Work required:
Word for word, transcribe the data below from the line with "3: (40, 30, 0.74)" to the line with "23: (657, 55, 0.76)", keeping both of those lines.

Data:
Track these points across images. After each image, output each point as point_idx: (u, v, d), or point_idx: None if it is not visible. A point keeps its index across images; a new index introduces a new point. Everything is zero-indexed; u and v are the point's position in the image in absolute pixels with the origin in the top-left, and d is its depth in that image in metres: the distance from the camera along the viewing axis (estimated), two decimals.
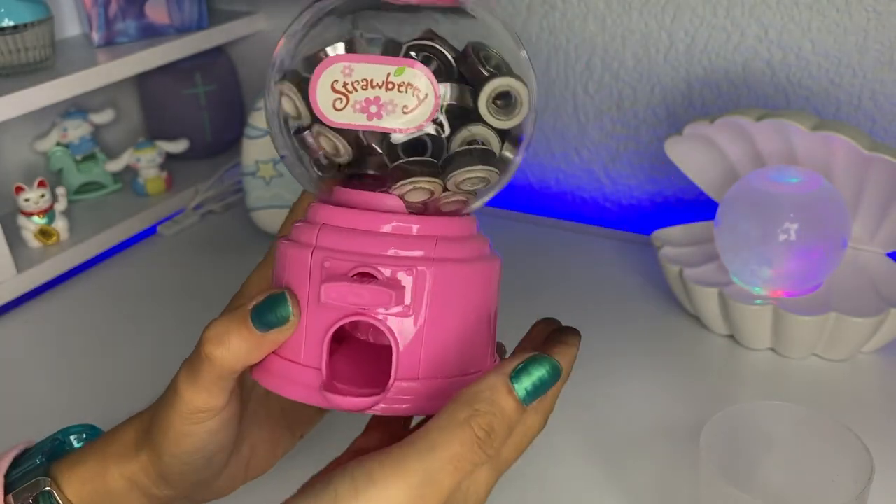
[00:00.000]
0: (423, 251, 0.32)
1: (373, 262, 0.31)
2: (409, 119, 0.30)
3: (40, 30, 0.74)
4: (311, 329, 0.32)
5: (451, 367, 0.33)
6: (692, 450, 0.43)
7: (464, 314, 0.33)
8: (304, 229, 0.33)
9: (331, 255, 0.31)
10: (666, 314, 0.67)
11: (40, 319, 0.74)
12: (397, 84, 0.29)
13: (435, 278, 0.31)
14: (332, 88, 0.30)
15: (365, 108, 0.30)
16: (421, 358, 0.32)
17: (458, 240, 0.33)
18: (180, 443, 0.34)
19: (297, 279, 0.32)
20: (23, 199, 0.77)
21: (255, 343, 0.32)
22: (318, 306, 0.31)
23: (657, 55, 0.76)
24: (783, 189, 0.59)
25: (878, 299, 0.59)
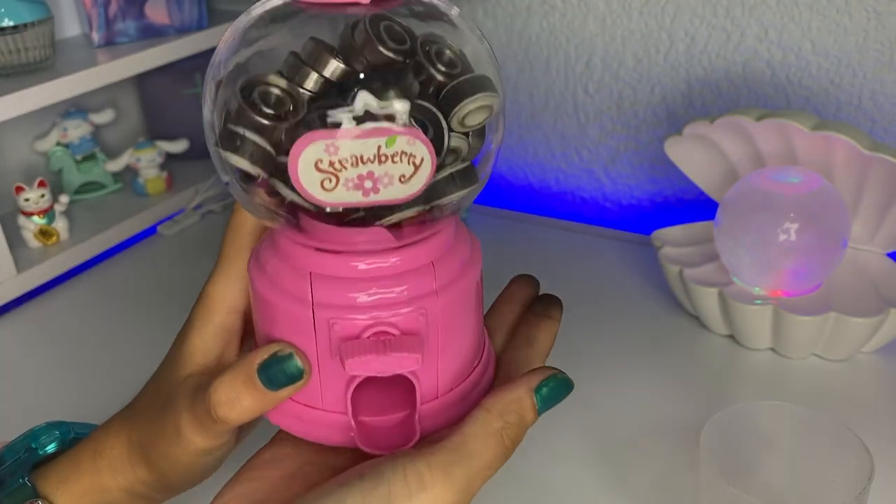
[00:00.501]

Output below:
3: (40, 30, 0.74)
4: (311, 329, 0.32)
5: (451, 367, 0.33)
6: (692, 450, 0.43)
7: (464, 314, 0.33)
8: (304, 229, 0.33)
9: (331, 255, 0.31)
10: (666, 314, 0.67)
11: (40, 319, 0.74)
12: (397, 84, 0.29)
13: (435, 278, 0.31)
14: (332, 88, 0.30)
15: (365, 108, 0.30)
16: (421, 358, 0.32)
17: (458, 240, 0.33)
18: (180, 443, 0.34)
19: (297, 279, 0.32)
20: (23, 199, 0.77)
21: (255, 343, 0.32)
22: (318, 306, 0.31)
23: (657, 55, 0.76)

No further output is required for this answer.